### Exercise goal
Look for "YouTube" in each line of the records, and copy the lines that have it.

(Source records)
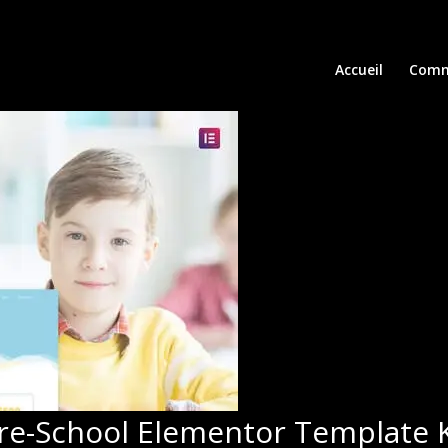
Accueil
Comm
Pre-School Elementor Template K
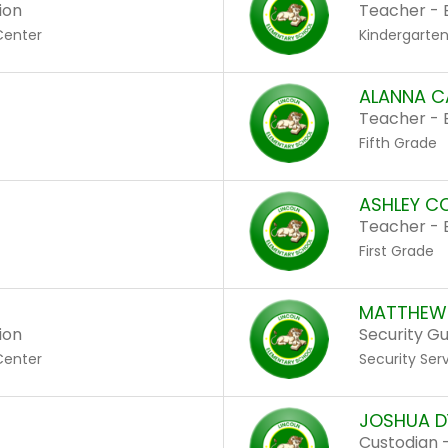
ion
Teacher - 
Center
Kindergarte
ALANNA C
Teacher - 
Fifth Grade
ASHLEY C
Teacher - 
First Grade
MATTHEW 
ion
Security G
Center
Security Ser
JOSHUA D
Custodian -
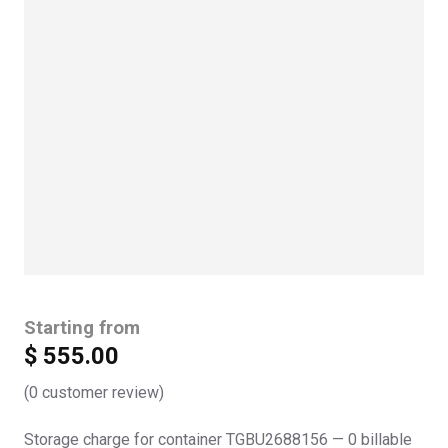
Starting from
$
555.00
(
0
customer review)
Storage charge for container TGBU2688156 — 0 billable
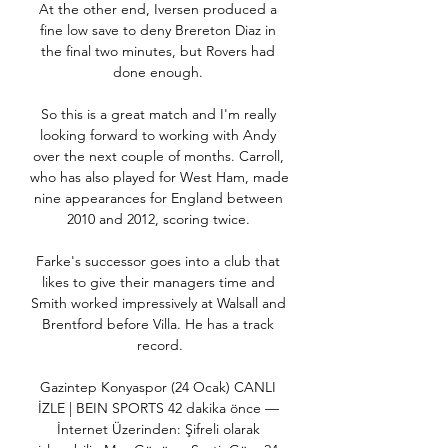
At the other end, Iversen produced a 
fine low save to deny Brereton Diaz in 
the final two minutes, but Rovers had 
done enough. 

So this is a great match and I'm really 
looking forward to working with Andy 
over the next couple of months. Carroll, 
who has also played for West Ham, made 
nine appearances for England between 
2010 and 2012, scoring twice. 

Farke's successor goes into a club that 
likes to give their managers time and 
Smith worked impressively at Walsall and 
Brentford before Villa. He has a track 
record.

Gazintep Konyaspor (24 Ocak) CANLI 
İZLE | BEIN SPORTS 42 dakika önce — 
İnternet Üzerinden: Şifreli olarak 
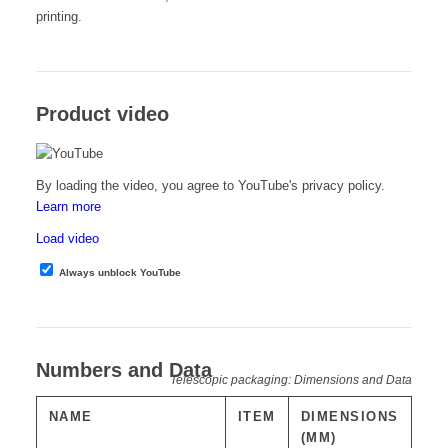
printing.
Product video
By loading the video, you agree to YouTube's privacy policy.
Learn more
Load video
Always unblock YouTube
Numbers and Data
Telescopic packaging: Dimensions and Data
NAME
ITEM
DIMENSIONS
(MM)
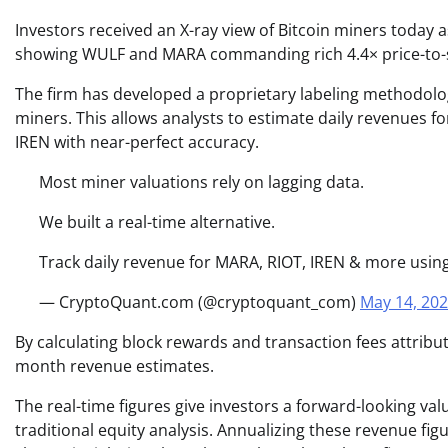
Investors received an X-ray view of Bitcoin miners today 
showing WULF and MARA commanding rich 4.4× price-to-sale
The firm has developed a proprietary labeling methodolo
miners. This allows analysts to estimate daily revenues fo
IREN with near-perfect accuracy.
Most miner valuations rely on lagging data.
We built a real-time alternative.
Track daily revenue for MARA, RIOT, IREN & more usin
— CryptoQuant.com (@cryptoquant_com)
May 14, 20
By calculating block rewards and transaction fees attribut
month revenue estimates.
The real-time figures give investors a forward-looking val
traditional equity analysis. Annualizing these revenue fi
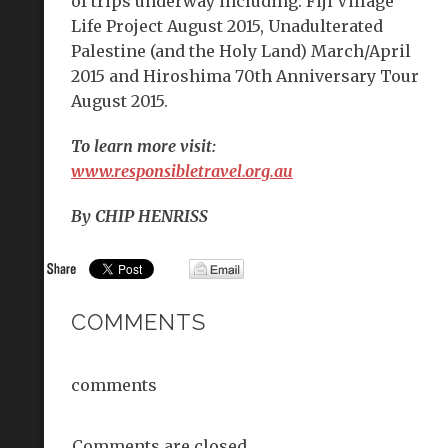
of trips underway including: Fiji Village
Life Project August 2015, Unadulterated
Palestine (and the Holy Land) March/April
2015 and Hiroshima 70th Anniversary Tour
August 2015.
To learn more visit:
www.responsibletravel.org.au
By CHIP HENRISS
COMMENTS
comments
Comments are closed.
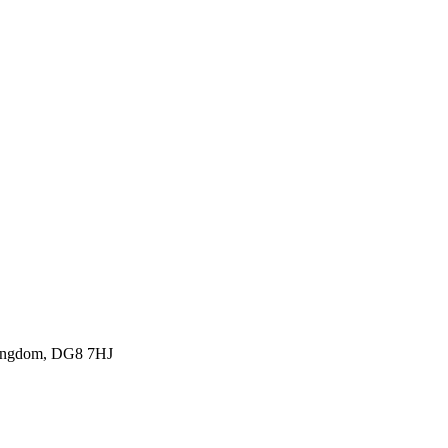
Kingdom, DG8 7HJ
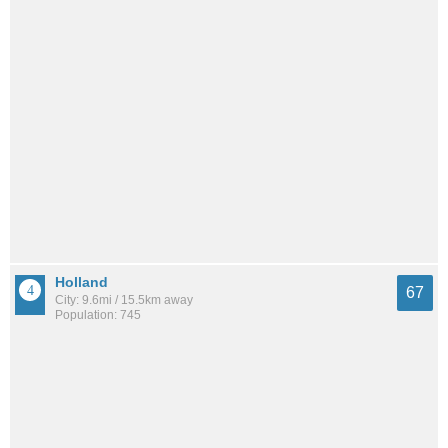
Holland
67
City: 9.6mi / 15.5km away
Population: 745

* * *

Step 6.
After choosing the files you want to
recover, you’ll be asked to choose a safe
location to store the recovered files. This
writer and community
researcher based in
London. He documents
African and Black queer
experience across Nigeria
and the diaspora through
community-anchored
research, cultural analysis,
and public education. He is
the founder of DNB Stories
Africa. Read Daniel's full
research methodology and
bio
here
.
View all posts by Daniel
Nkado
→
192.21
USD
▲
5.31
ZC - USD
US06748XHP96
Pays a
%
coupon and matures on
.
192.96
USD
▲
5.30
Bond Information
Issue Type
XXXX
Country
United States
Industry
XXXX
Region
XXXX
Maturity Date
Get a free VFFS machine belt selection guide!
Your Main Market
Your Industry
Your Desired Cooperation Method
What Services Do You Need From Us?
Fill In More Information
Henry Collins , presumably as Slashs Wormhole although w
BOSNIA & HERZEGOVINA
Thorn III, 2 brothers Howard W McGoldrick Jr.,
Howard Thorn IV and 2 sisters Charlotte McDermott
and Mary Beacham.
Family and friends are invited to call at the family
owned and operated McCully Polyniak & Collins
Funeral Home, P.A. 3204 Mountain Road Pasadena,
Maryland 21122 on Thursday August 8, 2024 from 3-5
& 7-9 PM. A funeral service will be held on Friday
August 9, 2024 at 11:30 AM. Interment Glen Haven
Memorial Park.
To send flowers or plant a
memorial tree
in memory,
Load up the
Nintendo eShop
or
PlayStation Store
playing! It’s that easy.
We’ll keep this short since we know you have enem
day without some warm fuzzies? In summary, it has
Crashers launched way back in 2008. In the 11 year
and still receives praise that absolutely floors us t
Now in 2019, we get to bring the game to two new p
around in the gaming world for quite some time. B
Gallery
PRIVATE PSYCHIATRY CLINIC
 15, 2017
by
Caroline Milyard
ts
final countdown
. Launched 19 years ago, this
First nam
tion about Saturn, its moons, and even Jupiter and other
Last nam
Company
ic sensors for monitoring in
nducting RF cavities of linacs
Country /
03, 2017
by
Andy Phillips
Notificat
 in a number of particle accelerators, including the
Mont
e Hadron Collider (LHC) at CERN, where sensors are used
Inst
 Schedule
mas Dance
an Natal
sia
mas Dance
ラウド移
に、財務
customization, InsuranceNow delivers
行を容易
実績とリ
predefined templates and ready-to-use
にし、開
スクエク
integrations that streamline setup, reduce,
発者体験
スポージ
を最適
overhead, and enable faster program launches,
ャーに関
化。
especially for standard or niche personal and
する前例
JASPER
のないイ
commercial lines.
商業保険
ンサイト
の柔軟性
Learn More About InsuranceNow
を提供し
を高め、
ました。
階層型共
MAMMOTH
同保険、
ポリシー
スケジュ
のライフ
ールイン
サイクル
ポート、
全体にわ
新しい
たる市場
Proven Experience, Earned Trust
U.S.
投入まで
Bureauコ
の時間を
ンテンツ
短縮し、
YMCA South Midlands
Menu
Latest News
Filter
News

### Exercise response
By loading the video, you agree to YouTube's privacy policy.
Always unblock YouTube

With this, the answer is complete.